J C Lawrence claw at kanga.nu
Mon Apr 12 08:42:24 PDT 2004


On Mon, 12 Apr 2004 10:52:01 +0100 
Crosbie Fitch <crosbie at cyberspaceengineers.org> wrote:

> Anyway, a private key based identity can be thought of as just a
> unique name (cos that's what it is), and that any time another node
> pops up with the same 'unique name', the node has to re-demonstrate
> its identity/authenticity via a more longwinded process. 

How would you determine that two distinct nodes have the same key etc
given the presence of NAT/PAT, load balancing proxy clusters, dynamic
DHCP address (re-)allocation[1], etc?

> Just as humans have to do when someone introduces an identical clone
> (but which only has a small, albeit recent, subset of shared
> memories).

So nodes exchange secondary shared secrets to establish localised
identity graphs, essentially attempting to build a SAME AS identity
relationship across time (which is a different aspect of identity)?

> Of course, there's another problem and that is: "How do you know that
> two identical nodes aren't actually just a single genuine node that
> is having its communications maliciously duplicated in order to have
> it invalidated?". 

Or behind load sharing proxies, or behind a NAT device that changed
address, or is a single host with multiple interfaces, or or or or.

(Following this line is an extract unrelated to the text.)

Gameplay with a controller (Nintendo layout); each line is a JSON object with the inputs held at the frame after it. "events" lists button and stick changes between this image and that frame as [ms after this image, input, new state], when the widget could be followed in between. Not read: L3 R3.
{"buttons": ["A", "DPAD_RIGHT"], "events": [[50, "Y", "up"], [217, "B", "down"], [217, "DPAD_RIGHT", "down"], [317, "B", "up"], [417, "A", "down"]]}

> In order to detect duplicate identities one does also need to rely on
> addressability, i.e. that it is possible to rely on there being one
> and only one address per node, or rather that if there are multiple
> addresses or communication paths, that it is possible to determine
> whether these are equivalent or not.

I don't believe that it can be assumed.  The correct approach in this
space may well be the 80/20, with resilience/containment methods for the
20% it breaks/fails/is_compromised.

-- 
J C Lawrence
---------(*)                Satan, oscillate my metallic sonatas.
claw at kanga.nu               He lived as a devil, eh?